Film bitince çocuklara gülecekleri bolca replik ve sahne kaldı. Kadınların hayatları boyunca unutamayacakları büyük acılar yaşadıkları doğum ve lohusalık hikayesi komediye vurularak anlatılmış, herkesin izleyebileceği hale getirilmiş. Gerde kalan kötü günleri gülümseyerek anlatmak, bana da artık baş edebildiğimi gösteriyor. O gün elimizde o kadar vardı, o kadarını yapabildik. Böyle düşününce ortada kızacak şey kalmıyor.
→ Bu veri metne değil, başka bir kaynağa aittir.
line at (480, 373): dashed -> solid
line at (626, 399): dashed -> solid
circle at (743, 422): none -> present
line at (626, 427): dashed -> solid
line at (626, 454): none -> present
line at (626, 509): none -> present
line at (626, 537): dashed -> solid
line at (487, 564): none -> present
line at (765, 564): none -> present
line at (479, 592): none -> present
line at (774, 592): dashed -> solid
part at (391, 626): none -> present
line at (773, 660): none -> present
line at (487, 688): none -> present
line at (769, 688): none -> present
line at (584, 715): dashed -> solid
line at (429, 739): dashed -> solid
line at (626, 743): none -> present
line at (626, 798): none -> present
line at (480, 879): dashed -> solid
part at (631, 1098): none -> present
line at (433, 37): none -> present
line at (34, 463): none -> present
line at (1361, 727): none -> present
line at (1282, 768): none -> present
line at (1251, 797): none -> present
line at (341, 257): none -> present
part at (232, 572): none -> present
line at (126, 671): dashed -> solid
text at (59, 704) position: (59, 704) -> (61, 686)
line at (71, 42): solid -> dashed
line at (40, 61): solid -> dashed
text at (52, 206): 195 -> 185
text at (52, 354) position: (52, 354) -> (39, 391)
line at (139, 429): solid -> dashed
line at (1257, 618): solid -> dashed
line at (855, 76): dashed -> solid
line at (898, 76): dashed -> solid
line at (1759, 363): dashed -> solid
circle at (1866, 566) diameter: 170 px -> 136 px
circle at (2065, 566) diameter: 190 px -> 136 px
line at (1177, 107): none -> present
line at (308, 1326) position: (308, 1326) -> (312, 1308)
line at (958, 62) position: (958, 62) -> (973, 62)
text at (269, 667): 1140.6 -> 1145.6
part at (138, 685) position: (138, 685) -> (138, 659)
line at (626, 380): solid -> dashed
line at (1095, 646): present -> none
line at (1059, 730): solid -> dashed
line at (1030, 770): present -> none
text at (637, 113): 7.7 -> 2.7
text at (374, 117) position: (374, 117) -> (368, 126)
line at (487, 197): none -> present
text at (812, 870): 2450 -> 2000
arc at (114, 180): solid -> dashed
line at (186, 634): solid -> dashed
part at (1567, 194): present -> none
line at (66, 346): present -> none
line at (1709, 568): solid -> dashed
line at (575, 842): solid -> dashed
Filmde adam eğlenirken, bebeğini uyutmaya çalışan karısını görüntülü arıyor. Kadın bebeği uyandırmamaya çalışarak ayağıyla zar zor telefonu alıp açıyor. Ali “Kadının haline bak, adamların derdine bak.” dedi. Daha geçen hafta hastalıktan gözümü açamazken Merin yine kucağımda ikinci gündüz uykusunu uyuyordu. O kadar çok öksürüyordum ki Merin uyanıyordu. Öksürmemek için, her öksürme isteğinde yudum yudum 1,5 litre suyu içtim. Merin de hasta gibiydi, ihtiyacı vardı, uykusunu almasını istiyordum. Düşündüğümden de uzun uyudu. Öyle çok su içtim ki çişim geldi. Bekledikçe kıvranmaya başladım ve Merin uyandı. İki saat boyunca ne kadar zorlandığımı anlatmakta zorlanırım. Tüm bunları anlamak için birinin filmini yapması gerekiyormuş, iyi ki yapmış. Sanırım daha çok anlatmak, paylaşmak, göstermek gerekiyor ama çok uykum geldi. Anlamak için daha çok paylaşma dileğiyle şimdilik burada bitireceğim. Yalnız değilim, yalnız değiliz.